◆ **Extracted records**
------

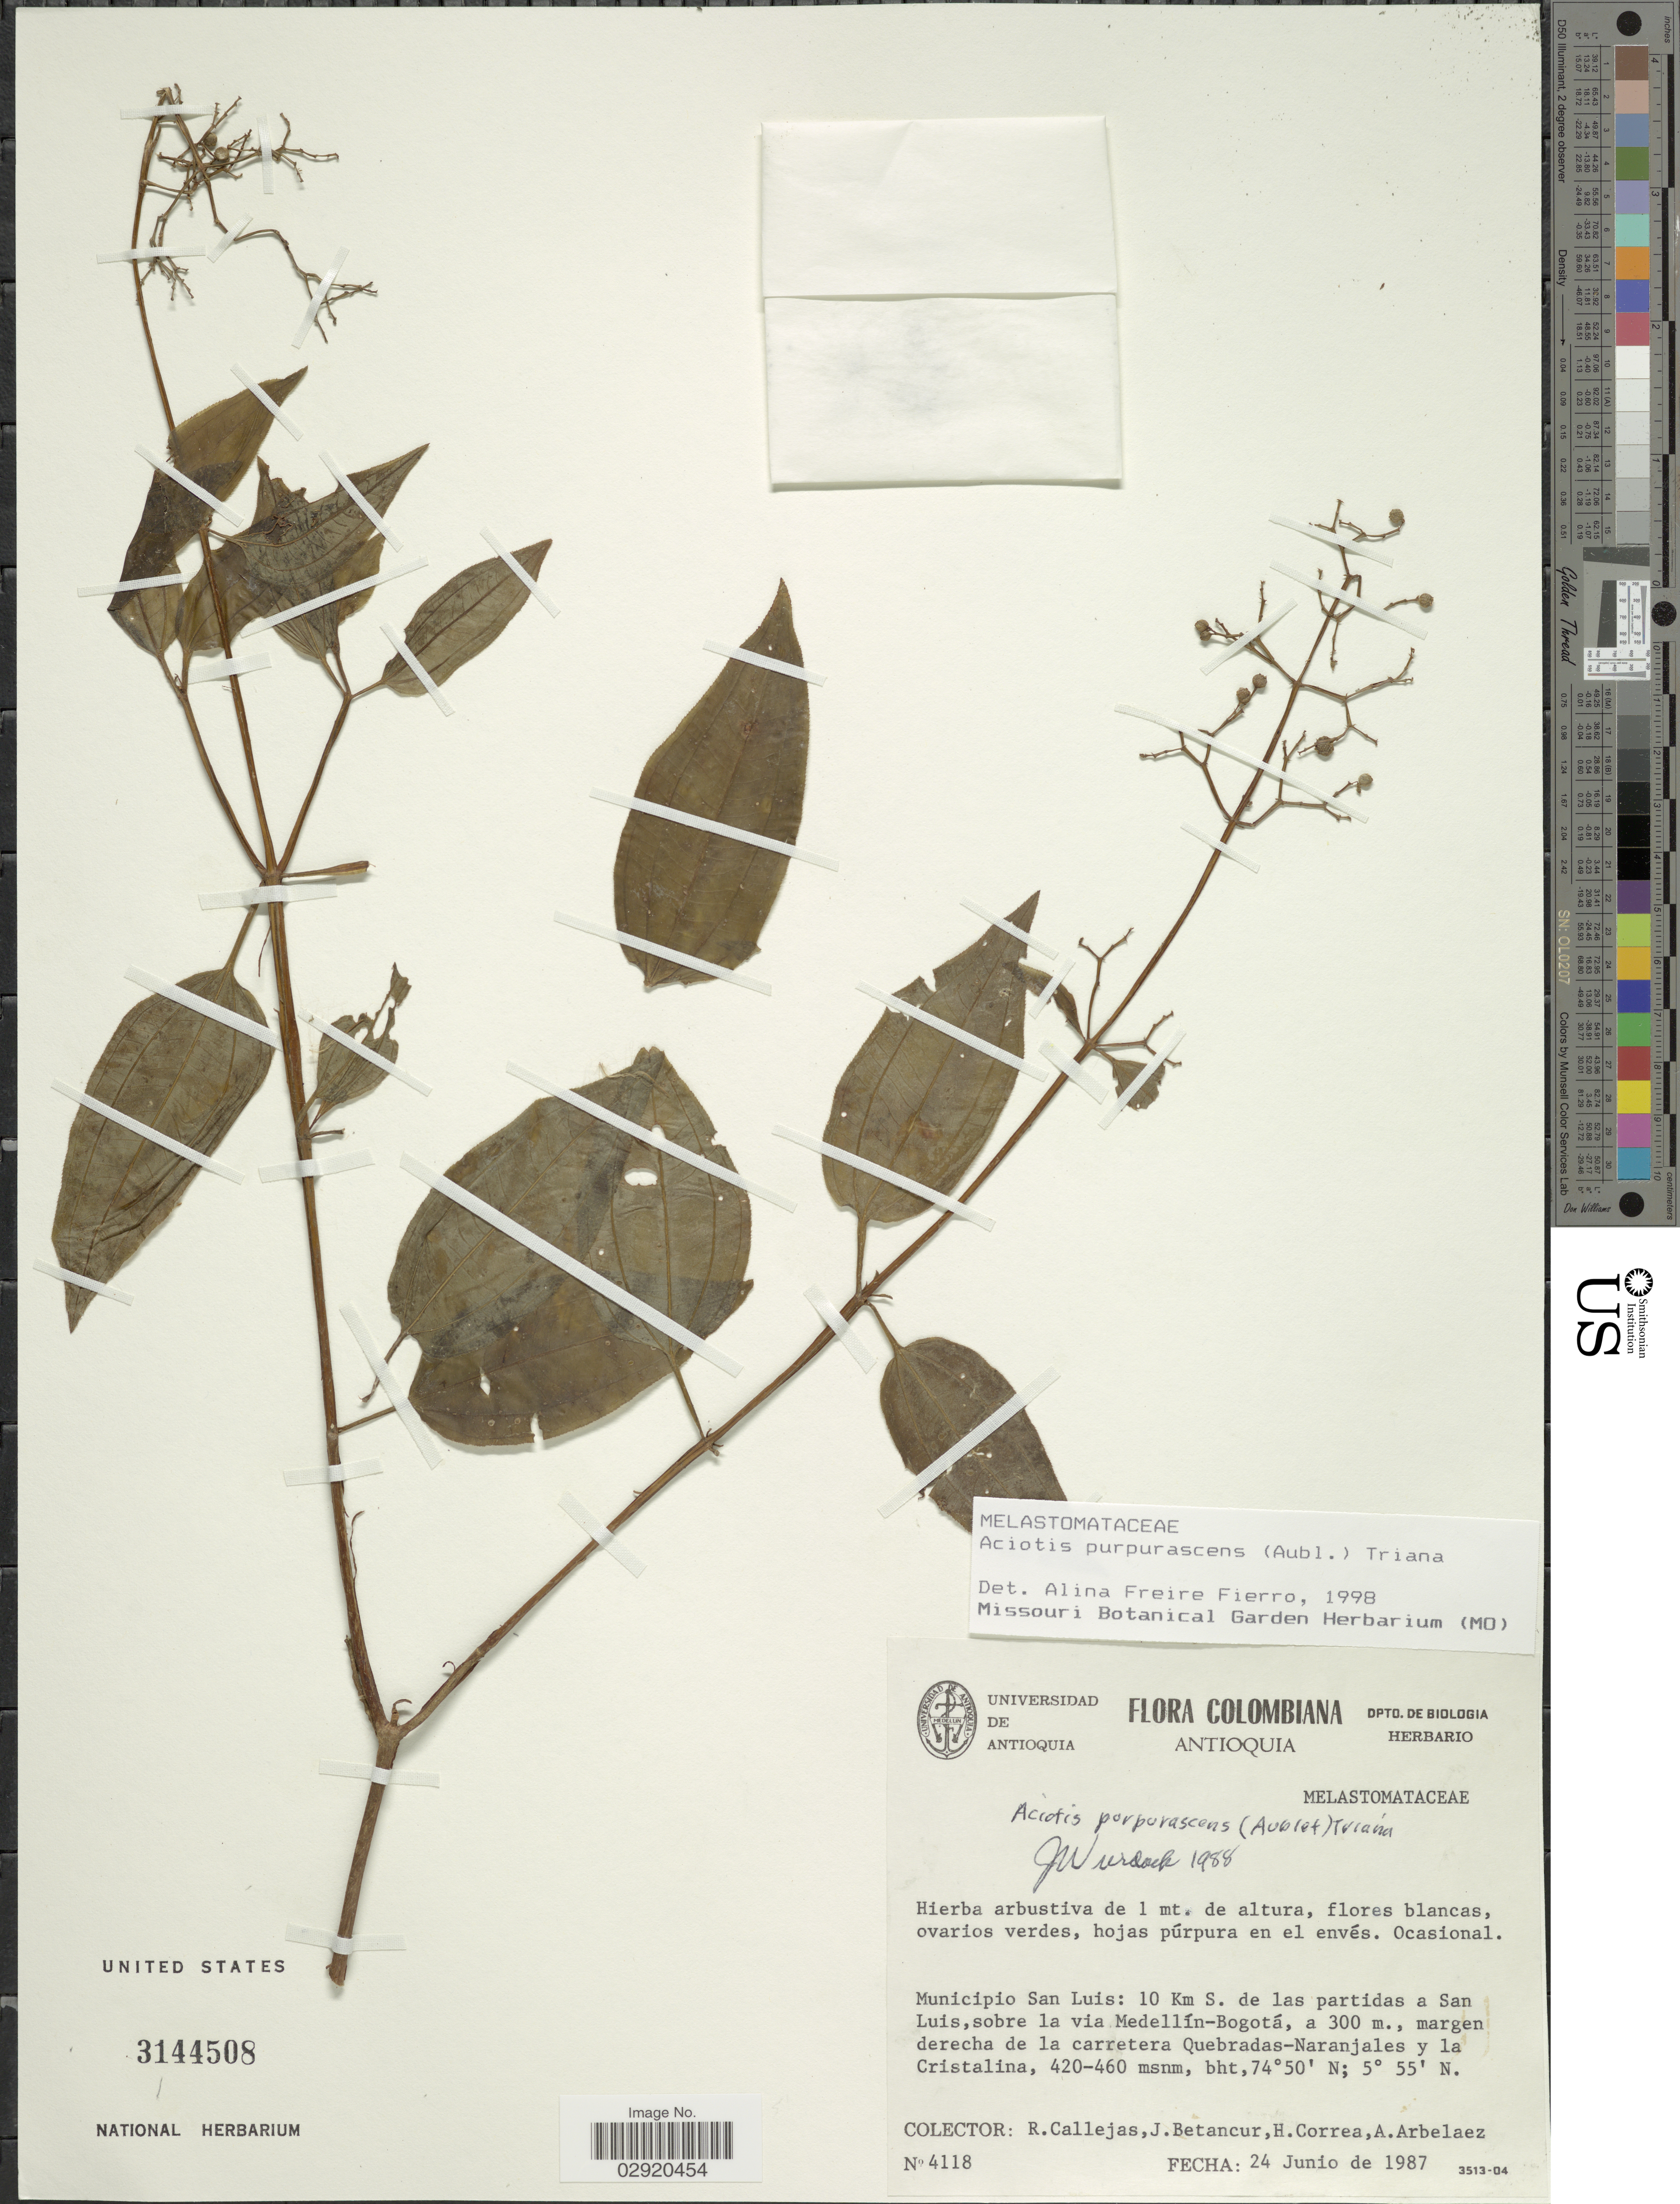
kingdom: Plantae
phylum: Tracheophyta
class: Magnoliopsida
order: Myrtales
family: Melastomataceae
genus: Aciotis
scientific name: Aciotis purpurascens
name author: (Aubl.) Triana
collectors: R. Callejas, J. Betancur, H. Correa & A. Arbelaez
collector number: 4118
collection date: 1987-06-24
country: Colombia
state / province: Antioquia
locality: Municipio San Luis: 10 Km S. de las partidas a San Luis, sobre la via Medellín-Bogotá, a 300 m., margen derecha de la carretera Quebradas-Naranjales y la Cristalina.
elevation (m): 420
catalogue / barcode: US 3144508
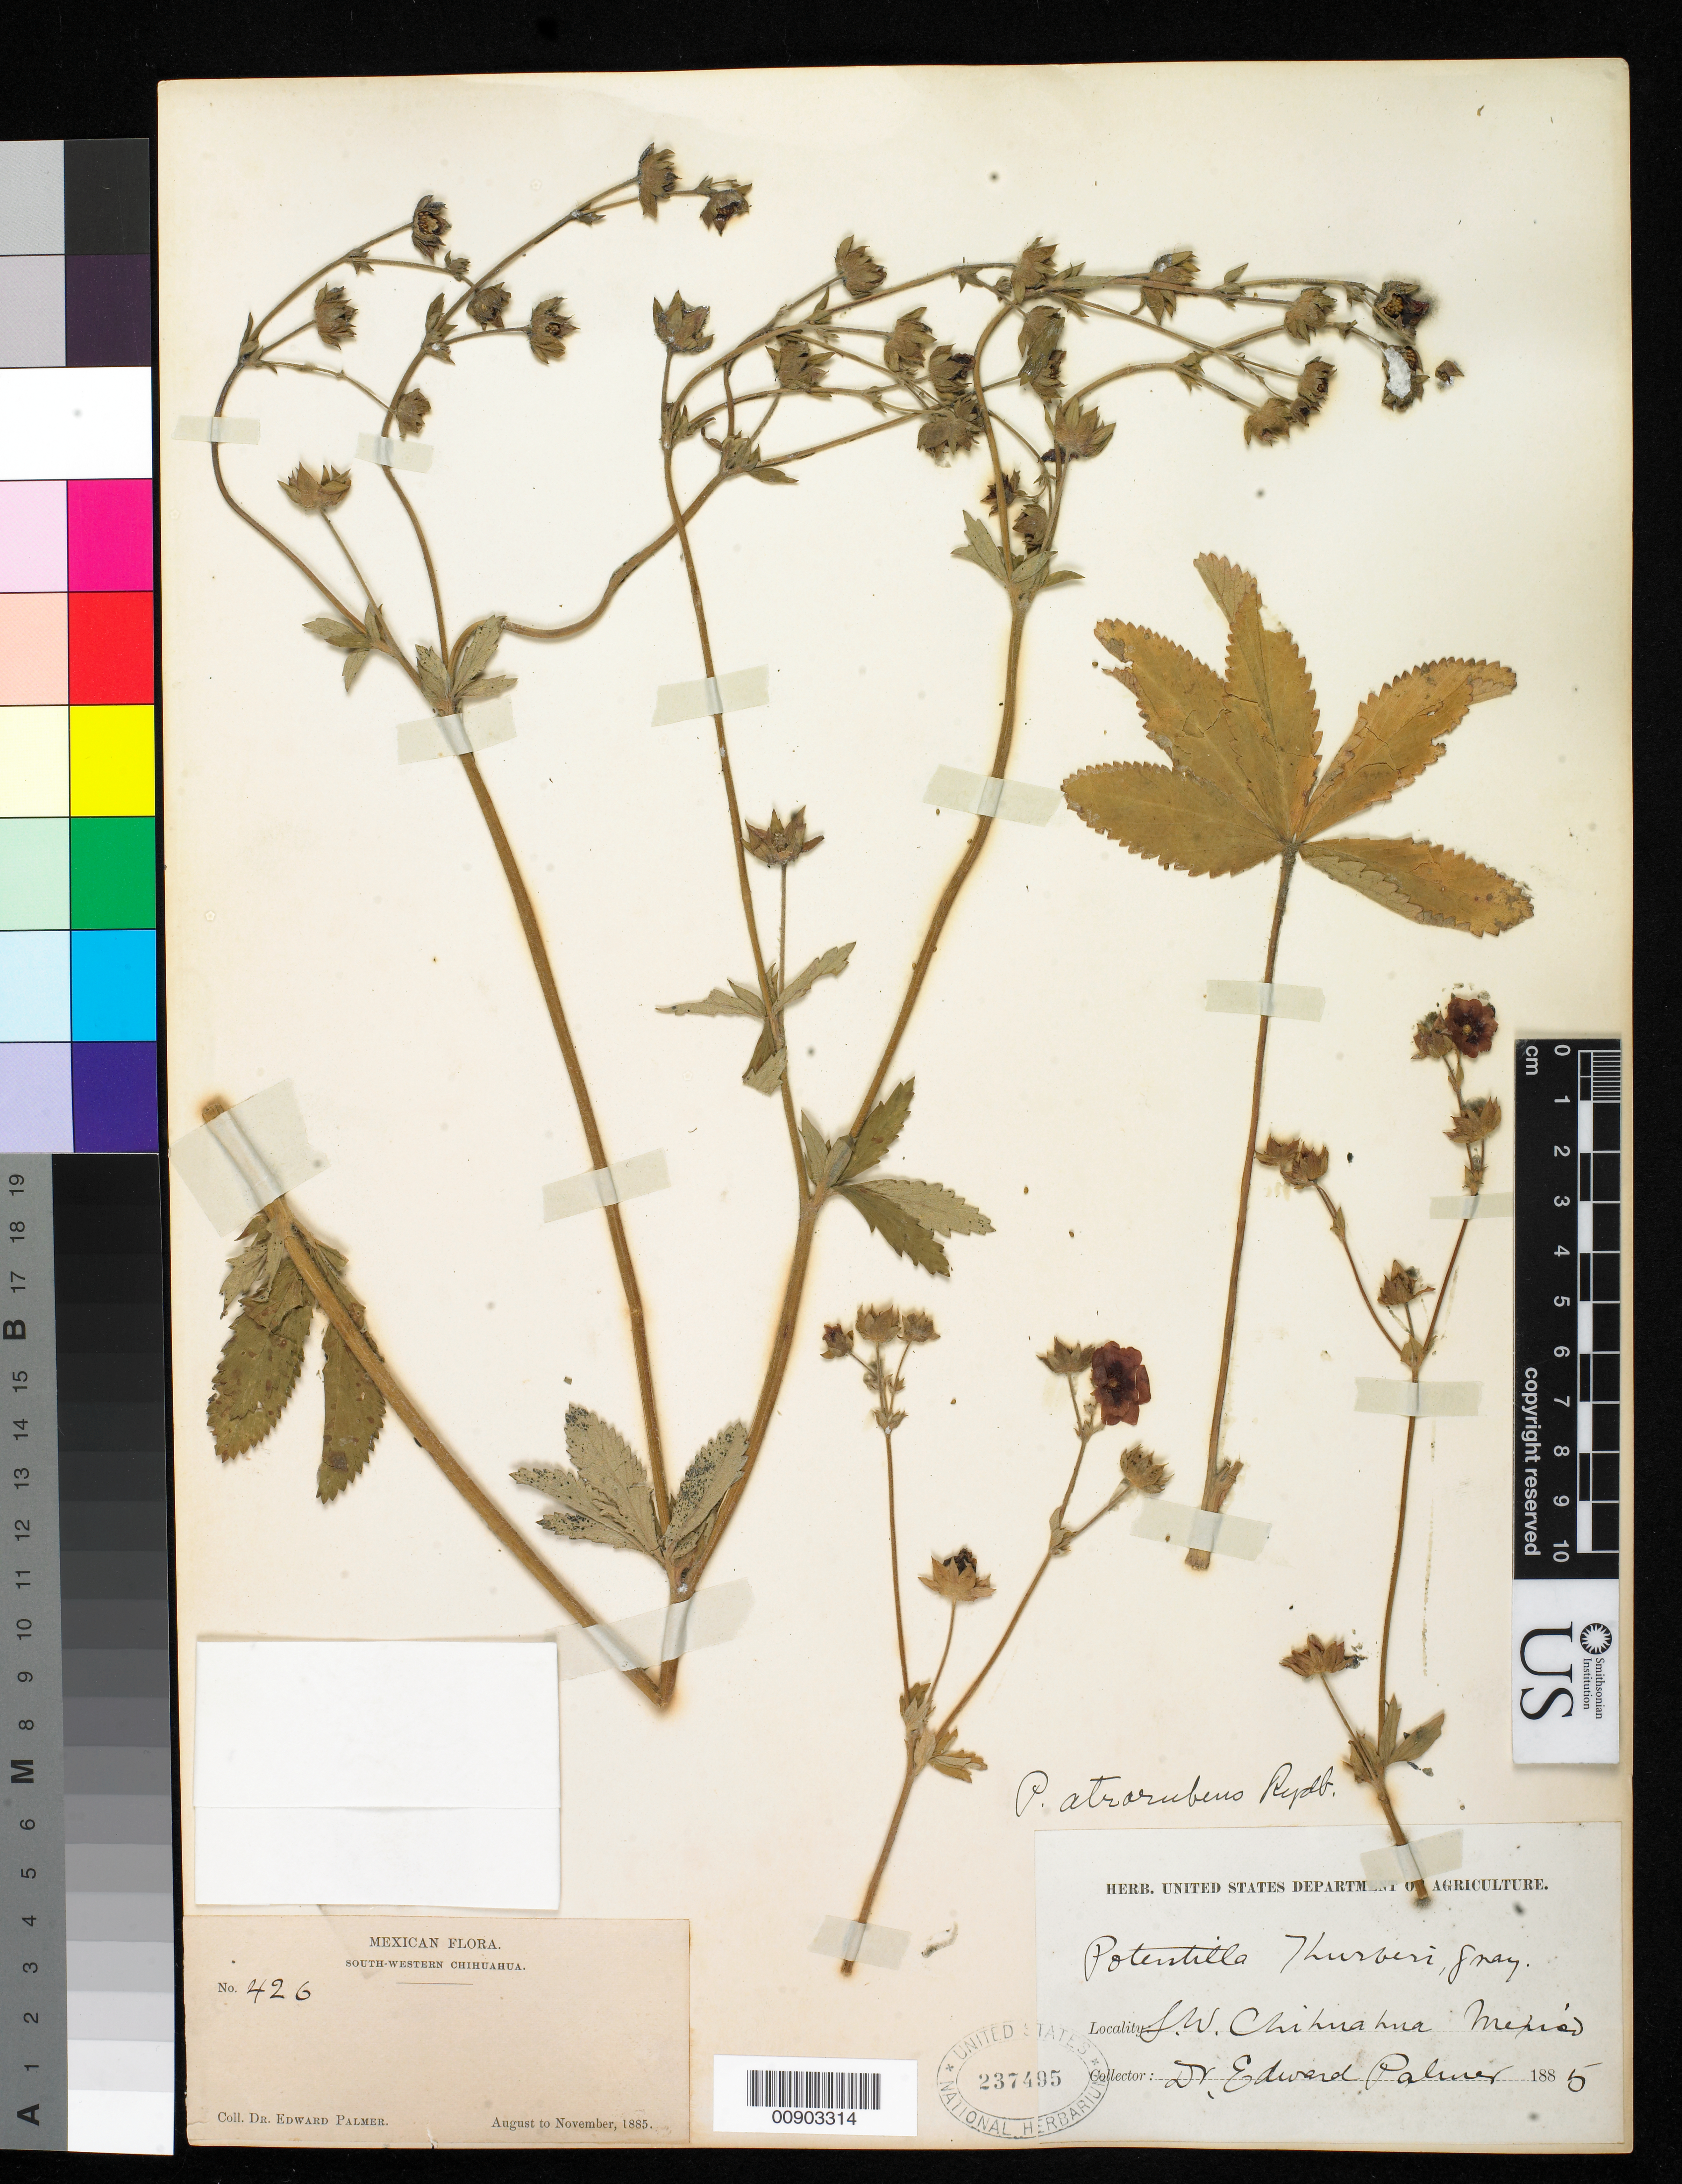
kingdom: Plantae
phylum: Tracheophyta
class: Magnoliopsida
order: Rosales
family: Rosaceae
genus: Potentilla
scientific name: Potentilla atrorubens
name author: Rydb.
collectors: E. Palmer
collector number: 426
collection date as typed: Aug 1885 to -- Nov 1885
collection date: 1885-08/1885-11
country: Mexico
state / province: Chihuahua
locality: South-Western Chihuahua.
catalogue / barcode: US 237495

------

◆ **What the task requires**
Convert the lines of the records above into a Markdown table with the columns "Row" and "Record Line", numbering each row and omitting blank lines and the pictures.

◆ **Task solution**
| Row | Record Line |
|---|---|
| 1 | kingdom: Plantae |
| 2 | phylum: Tracheophyta |
| 3 | class: Magnoliopsida |
| 4 | order: Myrtales |
| 5 | family: Melastomataceae |
| 6 | genus: Aciotis |
| 7 | scientific name: Aciotis purpurascens |
| 8 | name author: (Aubl.) Triana |
| 9 | collectors: R. Callejas, J. Betancur, H. Correa & A. Arbelaez |
| 10 | collector number: 4118 |
| 11 | collection date: 1987-06-24 |
| 12 | country: Colombia |
| 13 | state / province: Antioquia |
| 14 | locality: Municipio San Luis: 10 Km S. de las partidas a San Luis, sobre la via Medellín-Bogotá, a 300 m., margen derecha de la carretera Quebradas-Naranjales y la Cristalina. |
| 15 | elevation (m): 420 |
| 16 | catalogue / barcode: US 3144508 |
| 17 | kingdom: Plantae |
| 18 | phylum: Tracheophyta |
| 19 | class: Magnoliopsida |
| 20 | order: Rosales |
| 21 | family: Rosaceae |
| 22 | genus: Potentilla |
| 23 | scientific name: Potentilla atrorubens |
| 24 | name author: Rydb. |
| 25 | collectors: E. Palmer |
| 26 | collector number: 426 |
| 27 | collection date as typed: Aug 1885 to -- Nov 1885 |
| 28 | collection date: 1885-08/1885-11 |
| 29 | country: Mexico |
| 30 | state / province: Chihuahua |
| 31 | locality: South-Western Chihuahua. |
| 32 | catalogue / barcode: US 237495 |